Par contre il y a un domaine dans lequel Coprofago ne rigole pas: la violence pure. L'album s'ouvre sur une déferlante de haine assez merveilleuse, à la fois complètement déstructurée et terriblement efficace. Pour ce que je connais de Meshuggah cela y ressemble pas mal, avec un petit côté sludge très sympatoche: on dirait que chaque musicien fait du bruit dans son coin à la première écoute mais une fois qu'on y prête attention on se rend compte de la cohérence est bluffante et que le tout est carré au-delà de toute expression. Avec de telles brutes aux instruments c'est quand même normal. Dès que le groupe insuffle un minimum de dynamique à un plan - comprenez: le tient plus de quinze secondes - on se prend à vraiment apprécier leur sens de la violence pensée et cérébrale. Il est rare qu'une formation parvienne à proposer une musique à la fois très réfléchie et très brutale et Coprofago ne passe pas loin du jackpot.
Le problème de Coprofago est simple: où sont les chansons? La plupart des compos de cet album font entre trois et cinq minutes et il semble que le groupe ne maîtrise pas ce format. Longue compo dans laquelle les plans pourront suffisamment revenir pour créer une cohérence? Compo courte à la dynamique suffisamment soignée pour que l'auditeur ne touche pas terre de la première à la dernière seconde? Coprofago ne tranche jamais vraiment entre ces deux approches et c'est là le gros souci de cet album. Les compos courtes s'apparentent à du collage de plans, et il est parfois difficile de se rendre compte qu'on a effectivement changé de plage! Gênant... Les compos longues de la fin de l'album présentent un autre souci: le groupe dispose de plus d'espace pour développer ses plans... Et ne le fait pas! Ils continuent d'enchaîner les bonnes idées les unes aux autres sans que le lien soit forcément évident. La cohérence passe à la trappe.

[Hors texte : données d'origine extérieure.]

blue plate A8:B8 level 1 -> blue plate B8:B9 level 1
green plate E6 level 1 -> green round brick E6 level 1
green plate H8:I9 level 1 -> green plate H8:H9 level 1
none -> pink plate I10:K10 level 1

Pour résumer on peut dire que cet album plaira énormément aux amateurs de musique torturée et ultratechnique et qui pensent en « plans d'anthologie ». Mais s'il vous faut un minimum de bonnes chansons sur un cd pour prendre votre pied, passez votre chemin. Unorthodox Creative Criteria recèle un sacré paquet de moments d'exception (les violoncelles du dernier titre...) mais échoue systématiquement à présenter à l'auditeur des compos solides et que l'on retient. À écouter avant d'acheter.